The Saudi Ministry of Health said that initially the vaccination effort for younger children will prioritize those considered vulnerable and at high risk from the virus.
“Direct benefits of preventing SARS-CoV-2 infection in children include protection against severe disease, hospitalizations and severe or long-term complications, such as MIS-C,” the ministry said. MIS-C is multisystem inflammatory syndrome in children, a condition in which parts of the body become inflamed, including the heart, lungs, kidneys, brain, skin, eyes or gastrointestinal organs.
“Indirect benefits include the likelihood of reduced transmission in the home and in school settings, including transmission affecting vulnerable persons, and safer in-person learning. COVID–19 associated school closures and quarantines also have social and economic costs for families and caregivers.
“Widespread vaccination across these age groups is therefore essential in ongoing efforts to curtail the pandemic,” said Al-Jehani.
Saudi authorities reported 252 new confirmed cases of COVID-19 on Wednesday. The total number of infections since the start of the pandemic now stands at 551,462. Two additional coronavirus-related deaths raised the total number of fatalities to 8,867.

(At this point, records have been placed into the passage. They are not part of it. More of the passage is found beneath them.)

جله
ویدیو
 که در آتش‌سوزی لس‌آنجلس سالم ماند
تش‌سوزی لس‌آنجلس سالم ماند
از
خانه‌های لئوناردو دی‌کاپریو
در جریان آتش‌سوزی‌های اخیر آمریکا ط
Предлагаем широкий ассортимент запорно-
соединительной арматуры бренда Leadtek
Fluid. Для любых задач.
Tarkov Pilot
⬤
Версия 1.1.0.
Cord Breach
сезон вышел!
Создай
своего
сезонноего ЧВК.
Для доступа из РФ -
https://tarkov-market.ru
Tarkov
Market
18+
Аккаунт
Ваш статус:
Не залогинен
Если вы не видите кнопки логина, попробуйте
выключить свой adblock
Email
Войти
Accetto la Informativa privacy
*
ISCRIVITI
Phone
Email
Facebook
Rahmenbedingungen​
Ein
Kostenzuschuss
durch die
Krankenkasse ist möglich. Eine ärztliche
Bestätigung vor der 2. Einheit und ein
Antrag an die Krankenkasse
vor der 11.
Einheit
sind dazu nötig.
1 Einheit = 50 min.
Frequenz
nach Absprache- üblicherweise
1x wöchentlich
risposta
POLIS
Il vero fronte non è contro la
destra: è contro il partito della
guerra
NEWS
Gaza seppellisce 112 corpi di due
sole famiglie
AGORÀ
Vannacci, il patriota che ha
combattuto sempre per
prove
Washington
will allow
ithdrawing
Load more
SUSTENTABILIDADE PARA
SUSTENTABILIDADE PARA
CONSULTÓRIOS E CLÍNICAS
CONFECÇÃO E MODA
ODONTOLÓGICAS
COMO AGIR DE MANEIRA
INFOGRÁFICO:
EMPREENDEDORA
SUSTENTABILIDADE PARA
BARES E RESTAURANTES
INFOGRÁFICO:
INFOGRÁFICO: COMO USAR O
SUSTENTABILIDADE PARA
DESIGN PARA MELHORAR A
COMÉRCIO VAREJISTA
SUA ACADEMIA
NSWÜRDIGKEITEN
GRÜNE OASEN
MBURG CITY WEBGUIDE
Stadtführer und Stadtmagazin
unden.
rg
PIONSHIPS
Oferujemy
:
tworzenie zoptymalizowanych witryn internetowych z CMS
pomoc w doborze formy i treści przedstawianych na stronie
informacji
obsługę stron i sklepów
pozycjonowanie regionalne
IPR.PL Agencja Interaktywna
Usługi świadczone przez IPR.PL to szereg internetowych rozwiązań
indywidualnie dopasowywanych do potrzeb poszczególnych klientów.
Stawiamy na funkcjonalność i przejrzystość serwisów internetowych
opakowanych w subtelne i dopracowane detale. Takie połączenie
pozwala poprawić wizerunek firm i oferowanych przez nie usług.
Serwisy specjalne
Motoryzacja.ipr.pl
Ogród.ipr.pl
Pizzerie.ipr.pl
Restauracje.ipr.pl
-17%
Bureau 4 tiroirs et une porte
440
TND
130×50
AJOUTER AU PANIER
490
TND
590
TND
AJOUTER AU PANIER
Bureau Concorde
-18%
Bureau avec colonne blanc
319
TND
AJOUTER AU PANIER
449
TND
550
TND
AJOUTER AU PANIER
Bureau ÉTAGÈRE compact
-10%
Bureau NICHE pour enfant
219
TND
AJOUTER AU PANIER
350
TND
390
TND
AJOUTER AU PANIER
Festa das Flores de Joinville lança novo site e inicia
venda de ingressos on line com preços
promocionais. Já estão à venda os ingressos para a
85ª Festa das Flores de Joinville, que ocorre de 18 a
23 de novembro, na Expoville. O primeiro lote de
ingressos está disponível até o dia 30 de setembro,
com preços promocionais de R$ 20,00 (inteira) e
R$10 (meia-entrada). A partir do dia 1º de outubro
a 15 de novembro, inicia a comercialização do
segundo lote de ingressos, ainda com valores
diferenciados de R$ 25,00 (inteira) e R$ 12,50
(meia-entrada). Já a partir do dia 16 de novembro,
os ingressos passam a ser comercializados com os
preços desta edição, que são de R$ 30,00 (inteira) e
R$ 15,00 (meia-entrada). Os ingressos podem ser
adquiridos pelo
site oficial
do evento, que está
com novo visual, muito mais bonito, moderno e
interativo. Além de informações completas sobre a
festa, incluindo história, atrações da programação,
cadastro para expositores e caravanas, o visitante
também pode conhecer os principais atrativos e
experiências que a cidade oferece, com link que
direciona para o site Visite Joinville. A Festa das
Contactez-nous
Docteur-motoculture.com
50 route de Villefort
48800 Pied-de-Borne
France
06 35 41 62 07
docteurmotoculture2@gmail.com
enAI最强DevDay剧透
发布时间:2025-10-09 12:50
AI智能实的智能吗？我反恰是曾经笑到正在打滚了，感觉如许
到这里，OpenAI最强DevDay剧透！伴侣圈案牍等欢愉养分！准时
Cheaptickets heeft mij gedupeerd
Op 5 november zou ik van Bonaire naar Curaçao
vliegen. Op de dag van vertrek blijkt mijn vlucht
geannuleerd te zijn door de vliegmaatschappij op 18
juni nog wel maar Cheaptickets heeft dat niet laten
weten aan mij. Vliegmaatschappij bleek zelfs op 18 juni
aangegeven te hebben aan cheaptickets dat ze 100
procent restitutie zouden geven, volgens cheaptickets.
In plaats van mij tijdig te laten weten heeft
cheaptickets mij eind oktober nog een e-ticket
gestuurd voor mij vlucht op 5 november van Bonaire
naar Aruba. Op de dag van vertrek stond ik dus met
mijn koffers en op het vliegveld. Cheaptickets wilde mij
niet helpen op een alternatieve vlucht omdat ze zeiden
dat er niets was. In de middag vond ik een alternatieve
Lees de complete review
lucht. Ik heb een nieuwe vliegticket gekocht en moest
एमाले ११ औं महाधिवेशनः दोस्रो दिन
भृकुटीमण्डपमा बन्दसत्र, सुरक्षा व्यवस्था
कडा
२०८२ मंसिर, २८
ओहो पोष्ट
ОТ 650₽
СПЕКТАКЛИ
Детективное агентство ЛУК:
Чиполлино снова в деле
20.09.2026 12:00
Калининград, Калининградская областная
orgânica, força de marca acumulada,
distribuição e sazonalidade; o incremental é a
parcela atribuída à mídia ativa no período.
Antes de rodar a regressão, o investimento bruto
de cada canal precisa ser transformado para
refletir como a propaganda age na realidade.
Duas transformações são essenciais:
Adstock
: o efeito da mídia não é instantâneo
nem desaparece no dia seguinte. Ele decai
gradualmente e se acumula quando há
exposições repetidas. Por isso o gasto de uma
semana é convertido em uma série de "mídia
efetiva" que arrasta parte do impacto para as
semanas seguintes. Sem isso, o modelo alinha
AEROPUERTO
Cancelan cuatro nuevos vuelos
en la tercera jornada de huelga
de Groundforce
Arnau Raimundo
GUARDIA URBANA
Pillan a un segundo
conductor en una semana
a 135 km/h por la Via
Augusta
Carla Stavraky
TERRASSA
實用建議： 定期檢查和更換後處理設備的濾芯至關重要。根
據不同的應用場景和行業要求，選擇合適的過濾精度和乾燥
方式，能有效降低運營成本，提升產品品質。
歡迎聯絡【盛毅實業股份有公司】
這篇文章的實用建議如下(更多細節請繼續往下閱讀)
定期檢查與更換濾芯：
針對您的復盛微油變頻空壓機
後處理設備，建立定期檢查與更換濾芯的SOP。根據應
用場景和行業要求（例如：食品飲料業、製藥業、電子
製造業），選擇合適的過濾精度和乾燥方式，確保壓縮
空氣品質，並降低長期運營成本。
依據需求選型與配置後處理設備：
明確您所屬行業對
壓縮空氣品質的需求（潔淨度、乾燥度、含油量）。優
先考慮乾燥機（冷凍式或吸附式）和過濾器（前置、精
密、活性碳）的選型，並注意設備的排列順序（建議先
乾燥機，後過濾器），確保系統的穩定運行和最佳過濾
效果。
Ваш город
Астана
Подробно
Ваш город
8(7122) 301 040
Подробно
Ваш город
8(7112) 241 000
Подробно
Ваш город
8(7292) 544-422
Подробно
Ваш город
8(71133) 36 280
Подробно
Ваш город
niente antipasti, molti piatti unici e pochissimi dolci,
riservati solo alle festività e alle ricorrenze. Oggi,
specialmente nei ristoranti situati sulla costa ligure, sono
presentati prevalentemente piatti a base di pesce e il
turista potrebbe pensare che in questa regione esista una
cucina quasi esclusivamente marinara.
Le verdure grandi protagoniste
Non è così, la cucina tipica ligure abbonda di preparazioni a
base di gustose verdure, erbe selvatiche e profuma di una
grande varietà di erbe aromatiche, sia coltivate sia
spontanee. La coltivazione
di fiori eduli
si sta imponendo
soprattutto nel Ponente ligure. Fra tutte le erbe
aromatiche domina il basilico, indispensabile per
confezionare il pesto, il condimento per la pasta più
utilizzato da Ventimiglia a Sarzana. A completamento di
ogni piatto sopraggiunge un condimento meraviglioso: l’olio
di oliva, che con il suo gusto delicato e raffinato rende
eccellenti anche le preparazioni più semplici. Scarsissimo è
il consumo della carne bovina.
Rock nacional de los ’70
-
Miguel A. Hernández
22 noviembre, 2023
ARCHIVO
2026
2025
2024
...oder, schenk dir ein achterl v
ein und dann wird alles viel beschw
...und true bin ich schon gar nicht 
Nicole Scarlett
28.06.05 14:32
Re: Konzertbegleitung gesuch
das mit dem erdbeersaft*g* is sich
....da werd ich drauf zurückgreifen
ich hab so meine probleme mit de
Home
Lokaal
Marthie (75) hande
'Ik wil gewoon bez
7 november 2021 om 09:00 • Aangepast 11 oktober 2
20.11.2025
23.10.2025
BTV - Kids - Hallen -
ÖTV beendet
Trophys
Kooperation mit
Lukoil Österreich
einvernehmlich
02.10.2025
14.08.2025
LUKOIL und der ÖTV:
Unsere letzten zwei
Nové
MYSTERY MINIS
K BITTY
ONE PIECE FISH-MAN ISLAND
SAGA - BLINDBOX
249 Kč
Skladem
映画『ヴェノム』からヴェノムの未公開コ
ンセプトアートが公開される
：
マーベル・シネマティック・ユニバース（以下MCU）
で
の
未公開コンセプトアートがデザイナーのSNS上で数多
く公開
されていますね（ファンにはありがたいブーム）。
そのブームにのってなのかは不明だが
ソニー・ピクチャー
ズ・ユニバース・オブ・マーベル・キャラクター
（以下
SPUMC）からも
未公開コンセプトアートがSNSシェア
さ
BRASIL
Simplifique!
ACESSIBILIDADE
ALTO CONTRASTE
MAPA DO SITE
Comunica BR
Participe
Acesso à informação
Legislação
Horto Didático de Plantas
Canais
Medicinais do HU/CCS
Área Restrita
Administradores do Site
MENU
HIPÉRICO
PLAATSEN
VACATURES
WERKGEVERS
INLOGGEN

The Ministry of Health said that of the cases that remain active, 30 patients are in critical condition. It added that a further 109 patients have recovered from COVID-19, bringing the total number of recoveries in the Kingdom to 540,393.
More than 48.6 million doses of COVID-19 vaccines have been administered since the nation’s immunization campaign started, and more than 23 million people are fully vaccinated.
The ministry, which has set up 587 facilities across the Kingdom to administer the jabs, urged all who have not yet received a vaccine to get one. It also reiterated its calls for the public to adhere to precautionary measures and to register with the Sehhaty app to schedule vaccination.
Testing hubs and treatment centers set up throughout the country have helped millions of people since the pandemic began.
Taakad centers provide COVID-19 testing for those with no or mild symptoms or who believe they have come into contact with an infected person, while Tetamman clinics offer treatment and advice to those with symptoms such as fever, loss of taste and smell, and breathing difficulties. Appointments for both can be made through the ministry’s Sehhaty app.